Fitch Rates Port of Houston Authority, TX $9MM GO Bonds ‘AA+’

Fitch Ratings assigns an ‘AA+’ rating to Port of Houston Authority, TX’s (the authority) $9,000,000 unlimited tax refunding bonds, series 2004A (AMT). Fitch also affirms the ‘AA+’ rating on the authority’s $283,289,000 unlimited tax bonds outstanding. The bonds are scheduled to sell on Nov. 16 via a competitive sale. First Southwest Co. in Houston is the financial advisor. The bonds are payable from an unlimited ad valorem tax levied on all taxable property located within Harris County, Texas. Proceeds from the bonds will be used to refund a portion of the authority’s outstanding debt and pay costs of issuance.

The ‘AA+’ rating reflects the consistent growth and the breadth of the authority’s service area, economy, and tax base, its sustained favorable financial performance, and the port’s competitive position. The authority’s operations registered a strong performance in 2003, when operating revenues increased nearly 12% from the prior year and total cargo tonnage exceeded 30 million tons for the first time. Addressing capacity constraints is the focus of the authority’s long-term capital plan, which includes the ongoing widening and deepening of the Houston Ship Channel and new container facilities on authority-owned property at Bayport.

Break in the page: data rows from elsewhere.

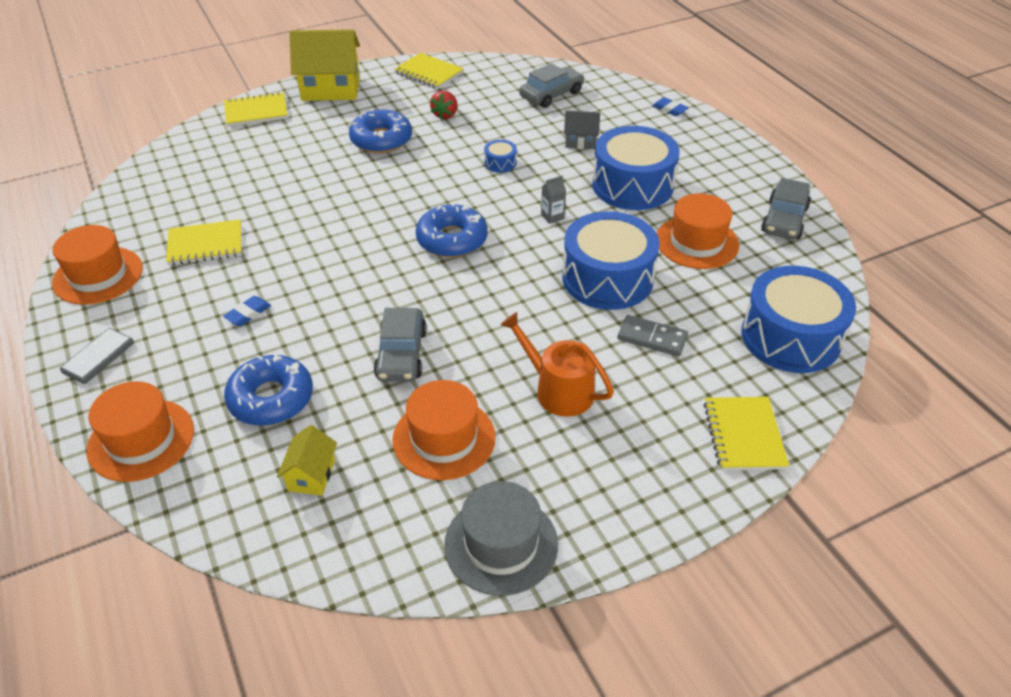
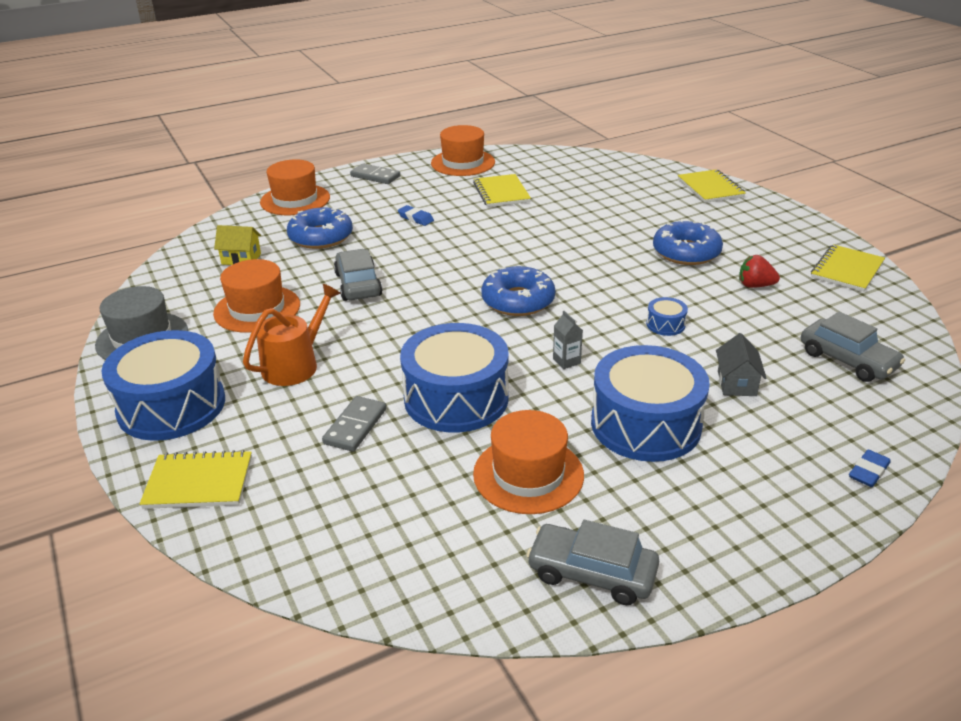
camera: 90 degrees right, 10 degrees down
(330, 89) = (774, 218): yellow house -> none
(401, 354) = (358, 284): grey car -> grey car turned 75 degrees clockwise
(790, 337) = (338, 542): blue drum -> blue drum (171, 406)

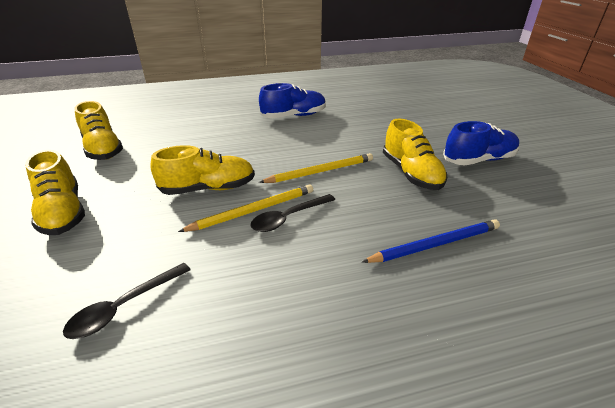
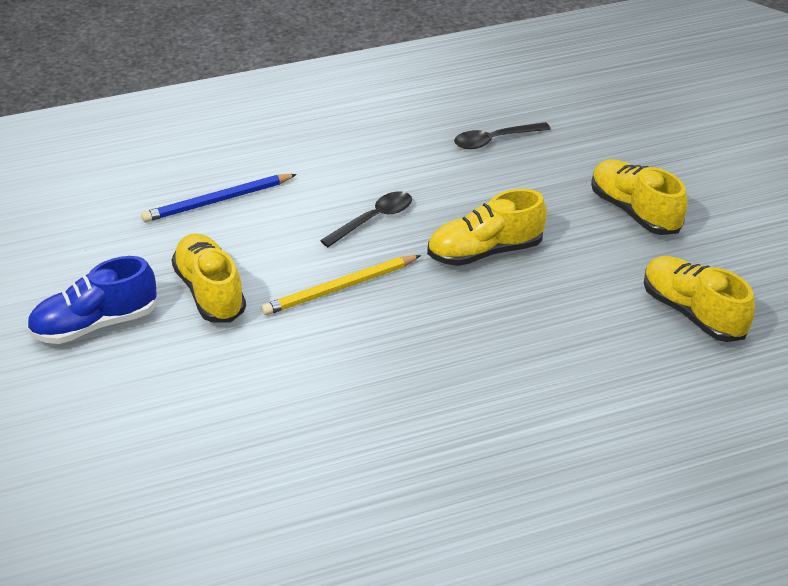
camera: 175 degrees right, 5 degrees up
(124, 307) = (494, 140): black spoon -> black spoon turned 150 degrees counterclockwise
(253, 210) = (417, 226): yellow pencil -> none
(294, 116) = (401, 428): blue shoe -> none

Financial operations continue to be solid, as evidenced by positive operating results in each of the past five years. Operating revenues are derived from three primary sources: vessel and cargo services (nearly 65% of 2003 total operating and non-operating revenues); equipment and facility rentals (9%); and bulk materials (2%). Led by a 36% rise in vessel and cargo revenues, operating revenues have increased by an average of nearly 7% annually since 1999. Operating revenues climbed by nearly 12% in 2003 to roughly $120 million, benefiting from increased traffic and higher local tariffs. Officials project operating results will exceed budget estimates in 2004, led by a resurgence in steel imports after the relaxation of federal tariffs in late 2003.

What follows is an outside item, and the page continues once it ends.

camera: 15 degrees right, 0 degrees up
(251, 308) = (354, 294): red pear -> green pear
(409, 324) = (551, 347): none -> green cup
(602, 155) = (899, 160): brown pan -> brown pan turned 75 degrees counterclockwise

Property tax revenues constituted less than 20% of total revenues in 2003 and are used solely for debt service expenditures. The property tax levy for 2005 of $0.01673 per $100 taxable assessed valuation (TAV) is down modestly from 2004 and is at a recent low. The authority continues to maintain a very large amount of unrestricted cash and cash equivalents; the 2003 total was nearly $200 million, equal to more than 18 months of operating expenditures.

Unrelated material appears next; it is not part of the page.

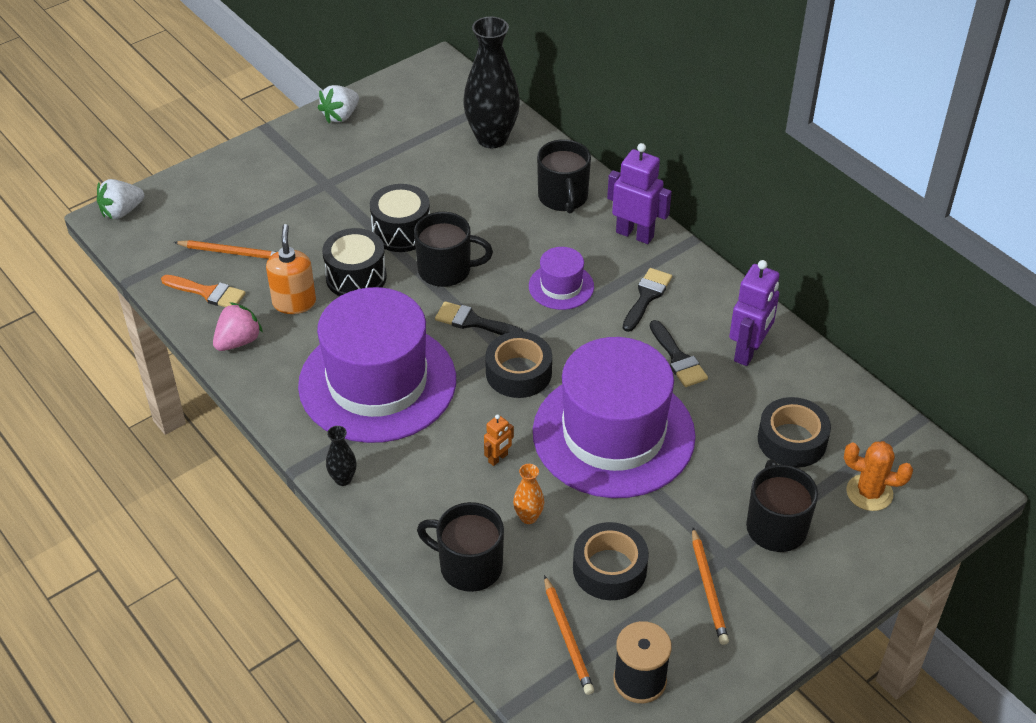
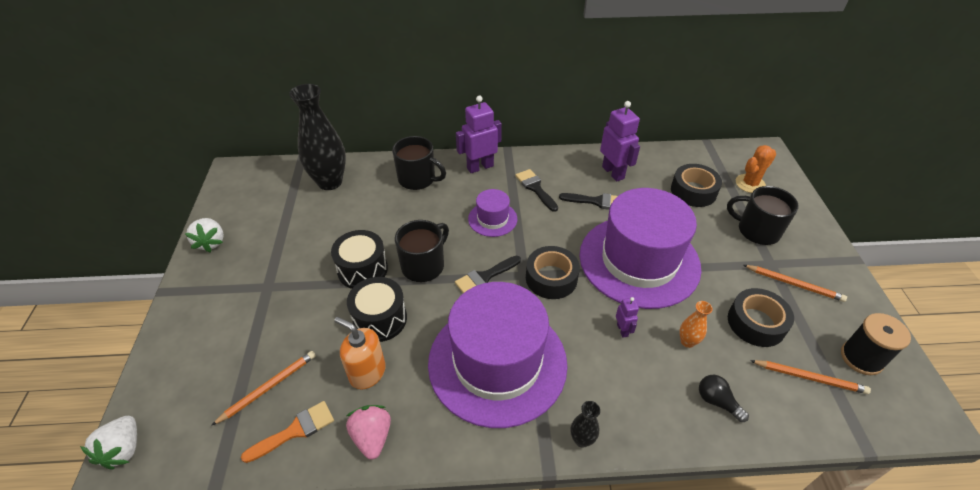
camera: 55 degrees left, 0 degrees up
(469, 566) = (717, 401): black mug -> black light bulb
(498, 458) = (622, 330): orange robot -> purple robot

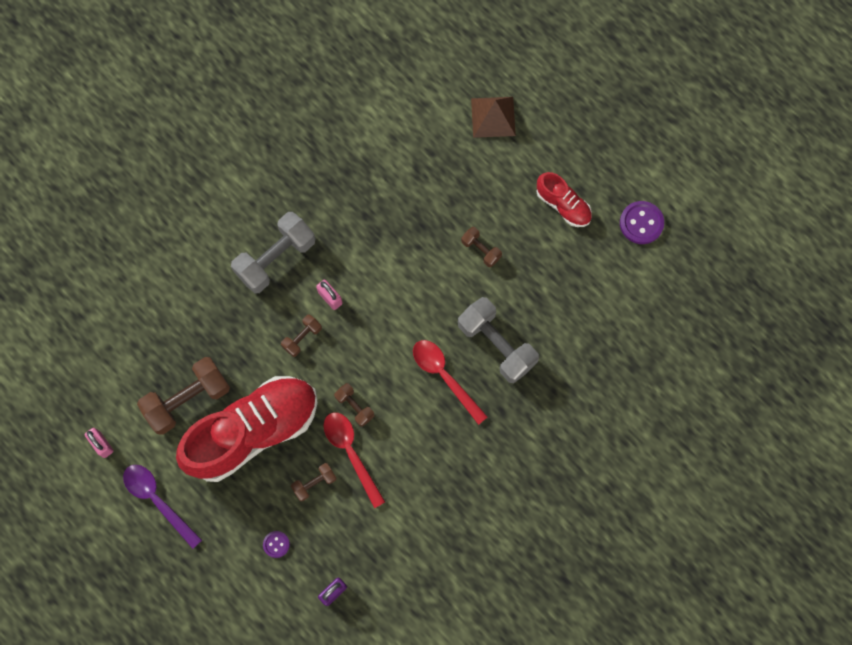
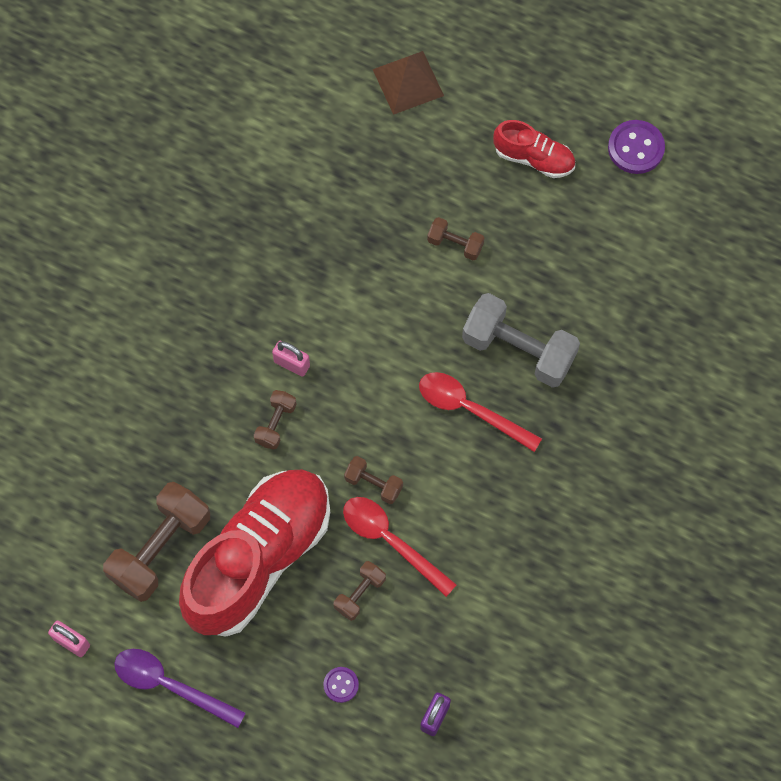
camera: 20 degrees left, 5 degrees down
(276, 259) = (205, 340): grey dumbbell -> none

Existing bond authorization includes $25.7 million remaining from a 1989 authorization of $130 million for the ship channel dredging and $317 million remaining from a $387 million bond authorization approved in 1999 for the initial phase of the Bayport container terminal project. Due to its large tax base, the authority’s direct debt burden is a very low $86 per capita and about 0.2% of current TAV. The addition of $13.4 billion of debt from overlapping jurisdictions increases the authority’s overall debt ratios to an above-average $3,947 per capita and 7.2% of TAV.

The authority operates all public facilities of the Port of Houston and maintains the 50-mile ship channel. The Port of Houston ranks first among all U.S. ports in foreign tonnage and second in total tonnage. Fitch cites as the authority’s strengths its extensive facilities and related transportation network, location near the Gulf of Mexico, and proximity to the extensive economic base of the Houston metropolitan area. The authority’s tax base, which is coterminous with Harris County, continues to diversify with the top 10 taxpayers constituting only 7.4% of total values in 2003.

The area economy has broadened in recent years beyond its historical dependence on oil and gas, as reflected in significant job gains in services (including medical), manufacturing, and construction. NASA’s Johnson Space Center and the Texas Medical Center serve as major anchors to the local economy. The county’s employment base is expanding after a brief recessionary dip in 2002. The employment total for September 2004 of 1.8 million represented a 2% gain from the same period last year. Local unemployment rates have followed suit, declining from recent highs exceeding 7% to 6% in September 2004. While an improvement, this rate still exceeds the state and national averages of 5.4% for the month. In addition, wealth levels remain above average, with the rate of growth in per capita personal income outpacing both the state and the nation.